The following was written about a month ago, and I never really finished it, but I started writing something else today and realized that what I was writing was "Part 2" of this post. So, today I give you Part 1...
I went to a baptism yesterday. It was the first time I've attended church in years. And it wasn't a church service, per se. It was an outdoor baptism service following the "regular" church service. It was hot and bright and the late summer wind was stirring up all my allergies. Even so, I found myself feeling all sentimental and nostalgic, closing my eyes to sing and just be with the Jesus-followers around me, in all of our imperfection and discomforts...and commitment to the same God and Creator, who forgives us our imperfections and loves us like we love our children, fiercely and unconditionally. I found myself singing that oh-s-familiar refrain,
I have decided to follow Jesus
I have decided to follow Jesus
I have decided to follow Jesus
No turning back
No turning back
The simplicity was stunning. And my eyes were stinging. And I realized that I wanted Mane to know this song. I want her to have the precious little gems I got out of growing up in church. Somehow, I want her to have this experience of being a pilgrim on a journey with other pilgrims. I want her to know that our family isn't the only family on this journey. I want her to know that there are other people in this family. I want her to know that following God comes in all shapes and sizes, that everybody has unique ways of being a God-follower. I want church. Not a building. Church. I want people who have the grace to not argue theology and church politics, who won't get hung up on doctrine. I want to talk about all of those things. But I don't want to argue. And, in the end, I want grace.

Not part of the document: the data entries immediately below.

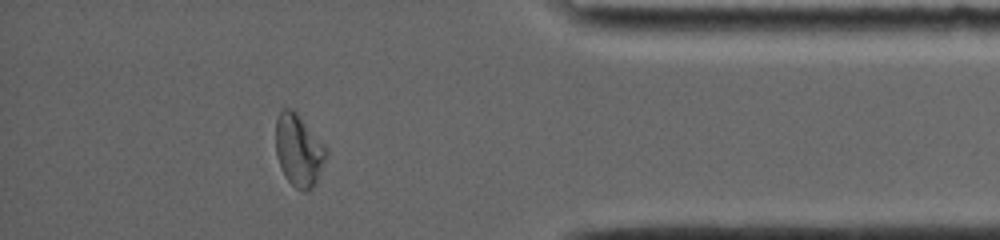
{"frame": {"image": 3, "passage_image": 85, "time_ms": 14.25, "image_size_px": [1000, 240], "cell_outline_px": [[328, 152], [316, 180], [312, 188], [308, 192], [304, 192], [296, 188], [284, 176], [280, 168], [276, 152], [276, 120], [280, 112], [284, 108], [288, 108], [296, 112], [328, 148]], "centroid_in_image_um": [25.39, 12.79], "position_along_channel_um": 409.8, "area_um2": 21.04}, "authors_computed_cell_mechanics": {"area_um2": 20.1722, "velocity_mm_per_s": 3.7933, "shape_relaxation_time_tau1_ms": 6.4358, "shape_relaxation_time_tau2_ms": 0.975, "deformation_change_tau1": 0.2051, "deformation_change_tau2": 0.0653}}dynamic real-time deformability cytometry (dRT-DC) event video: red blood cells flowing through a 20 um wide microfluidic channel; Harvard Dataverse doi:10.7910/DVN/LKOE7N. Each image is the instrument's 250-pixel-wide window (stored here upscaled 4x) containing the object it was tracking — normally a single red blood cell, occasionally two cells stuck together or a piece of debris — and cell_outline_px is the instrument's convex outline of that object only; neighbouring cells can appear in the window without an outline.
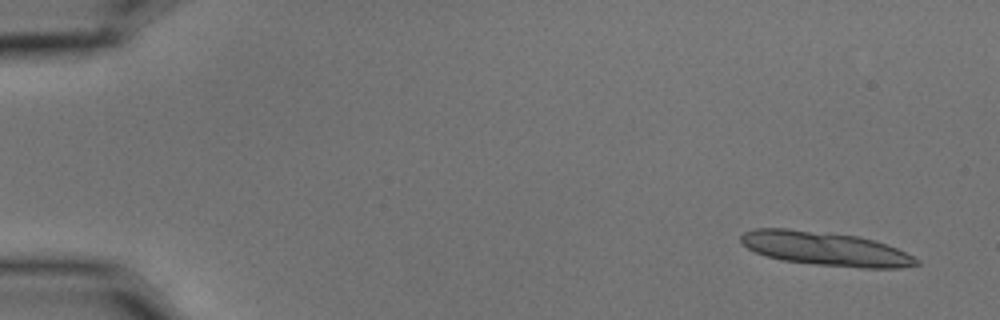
{"species": "common noctule bat (a hibernating species)", "species_latin": "Nyctalus noctula", "temperature_condition": "cold", "stored_images_in_passage": 5, "camera_frame_rate_fps": 3000, "um_per_image_px": 0.085, "animal": {"sex": "male", "body_mass_g": 15.6}, "frame": {"image": 1, "passage_image": 1, "time_ms": 0.0, "image_size_px": [1000, 320], "cell_outline_px": [[920, 264], [900, 268], [860, 268], [816, 264], [780, 260], [756, 252], [748, 248], [740, 240], [740, 236], [744, 232], [752, 228], [788, 228], [856, 236], [872, 240], [896, 248], [920, 260]], "centroid_in_image_um": [70.13, 21.14], "position_along_channel_um": 14.9, "area_um2": 34.33}}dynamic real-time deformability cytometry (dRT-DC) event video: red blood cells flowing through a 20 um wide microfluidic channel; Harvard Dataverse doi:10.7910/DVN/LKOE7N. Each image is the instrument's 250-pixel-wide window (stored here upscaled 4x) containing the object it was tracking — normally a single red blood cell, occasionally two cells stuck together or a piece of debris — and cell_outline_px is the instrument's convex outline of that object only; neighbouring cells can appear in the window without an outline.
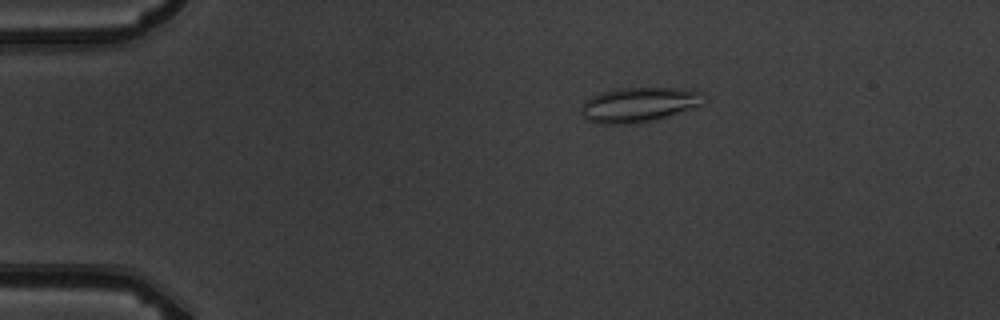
{"species": "common noctule bat (a hibernating species)", "species_latin": "Nyctalus noctula", "temperature_condition": "warm", "stored_images_in_passage": 6, "camera_frame_rate_fps": 3000, "um_per_image_px": 0.085, "animal": {"sex": "male", "body_mass_g": 19.5, "forearm_length_mm": 54.6}, "frame": {"image": 1, "passage_image": 3, "time_ms": 2.333, "image_size_px": [1000, 320], "cell_outline_px": [[708, 96], [704, 104], [696, 108], [648, 120], [628, 124], [596, 124], [588, 120], [580, 112], [580, 108], [584, 100], [600, 92], [620, 88], [672, 88], [704, 92]], "centroid_in_image_um": [54.31, 8.88], "position_along_channel_um": 30.7, "area_um2": 24.91}}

The real truth is that we don't go to church because we don't want Mane's impressionable mind to loaded with prejudices and legalism and an all-one-way kind of doctrine. And we don't want to have to be exactly like everybody else to belong. And, really, we want a church that is more about relationships than Sunday, Wednesday and Saturday services.
I don't know what this means because we haven't found what we want anywhere. And maybe it's because we don't have enough grace and flexibility to just go and be there and forgive the differences and choose to be part of something anyway. It's so difficult to find the line where wanting grace and flexibility becomes graceless and rigid.
I do know that, because we don't go to a church service in a church building, we have to be that much more intentional about teaching our children who we are and what we believe. Church-going offers a structure that is hard to come by in any other way. We must, instead, be intentional about finding fellowship, learning scripture, practicing prayer, and singing those favorite hymns. It's harder than I had imagined.